Per questa ragione si ritiene che il romanzo sarebbe da portare nelle scuole per una lettura condivisa da affiancare allo studio del Novecento. Aiuterebbe i nostri giovani a comprendere non solo le nostre radici più recenti, ma anche i rischi che comporta una politica senza scrupoli senza etica e priva di attenzione verso le fasce più deboli della popolazione.
Un curiosità. Su Spotify è presente una playlist di canzoni collegate a Casa Granda. Utilissima per approfondire il contesto musicale del periodo storico in cui si svolge la storia.
Chi è Lorenzon
Orfeo Lorenzon, nato vicino a un’ansa del Sile, fiume al quale rimane legato, ama osservare le persone e la natura. Raccoglie storie, soprattutto quelle non dette a voce alta, e le racconta utilizzando varie modalità espressive. Preferisce le vite delle persone che spesso subiscono la grande Storia ma che, altrettanto spesso, ne sono le protagoniste. Ama ascoltare più che parlare e quando non può farne a meno scrive. Con Lucia Papa ha scritto e pubblicato sulla rivista «Insegnare» la fiaba L’isola della gente senza parole. Le storie di Casa Granda erano state salvate ancora prima e messe al sicuro in un cassetto.
Orfeo Lorenzon, Casa Granda, (Due Ville, VI), Ronzani, 2022.
Una recensione che coglie nel segno tutto il senso di quel bel libro, un’opera di poche pagine ma dense e profonde, che ripercorrono periodi difficili della guerra, con una leggerezza solo apparente. La recensione coglie proprio tutti gli aspetti importanti che fanno di Casa Granda un libro da non perdersi.
Grazie per l’apprezzamento!
Il libro merita di essere letto e fatto conoscere, bello e scritto con una scrittura misurata e volta, attendo la ps. prova di questo autore da conoscere assolutamente!
Sono d’accordo!
Molto interessante, grazie Annalisa Bruni!
Oggi più che mai dovremmo ritrovare la connessione con il nostro passato e con la storia, in particolare quella del Novecento, i cui insegnamenti, a volte, sembrano dimenticati. Per questo concordo con l’autrice dell’articolo che propone la lettura del romanzo nelle scuole come aiuto reciproco tra storia e letteratura per riflettere sulla vita.
Sono d’accordo con la bellissima recensione di Annalisa Bruni. È un grande canto corale e un omaggio ad un mondo ormai scomparso, ma che ci può insegnare ancora molto.

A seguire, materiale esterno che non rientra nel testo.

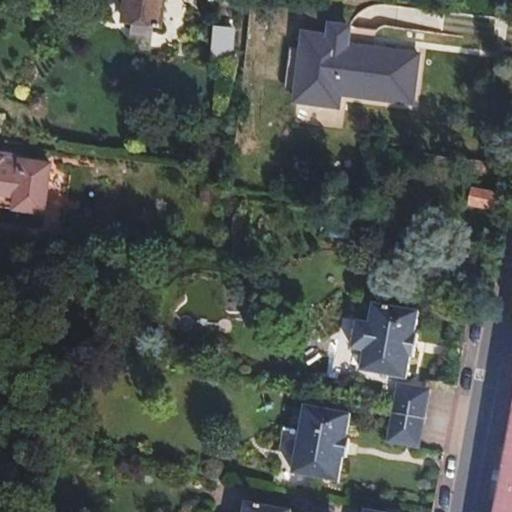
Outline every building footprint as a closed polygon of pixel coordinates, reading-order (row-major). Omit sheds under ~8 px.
[(118,0),(120,3),(123,3),(121,25),(158,29),(161,0),(118,0)] [(393,49),(324,32),(315,68),(384,85),(393,49)] [(0,156),(0,161),(22,164),(24,154),(3,150),(2,156),(0,156)] [(0,189),(46,196),(50,168),(22,164),(0,161),(0,189)] [(0,205),(43,212),(46,196),(0,189),(0,205)] [(499,203),(499,197),(471,192),(469,208),(497,213),(498,208),(504,209),(504,204),(499,203)] [(361,223),(358,244),(392,250),(396,229),(361,223)] [(442,257),(471,262),(475,241),(446,236),(442,257)] [(392,250),(358,244),(353,268),(388,274),(392,250)] [(470,269),(471,262),(442,257),(441,264),(470,269)] [(415,335),(420,313),(374,305),(370,325),(358,323),(353,351),(365,353),(362,372),(407,381),(411,358),(414,359),(419,336),(415,335)] [(428,391),(398,386),(387,444),(418,449),(428,391)] [(347,439),(351,415),(305,407),(293,474),(338,482),(343,457),(347,458),(350,440),(347,439)] [(511,511),(511,414),(502,469),(500,481),(494,511),(511,511)] [(500,481),(502,469),(492,468),(491,479),(500,481)] [(290,511),(291,510),(247,502),(244,511),(290,511)]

Bella recensione con la quale mi trovo pienamente d’accordo. Il narrare di Lorenzon è pulito e vibrante. Una prosa “completa” che nell’apparente semplicità, con tocco leggero ma incisivo – sfiora continuamente la poesia; il suo raccontare per fotogrammi richiama l’arte del collage: in qualche modo, senza dirlo apertamente è come rievocasse musiche lontane, delicatamente soffuse… . Si accosta alla forza e purezza di un film in bianco e nero. un libro che merita una rilettura per scoprire gli aspetti più profondi.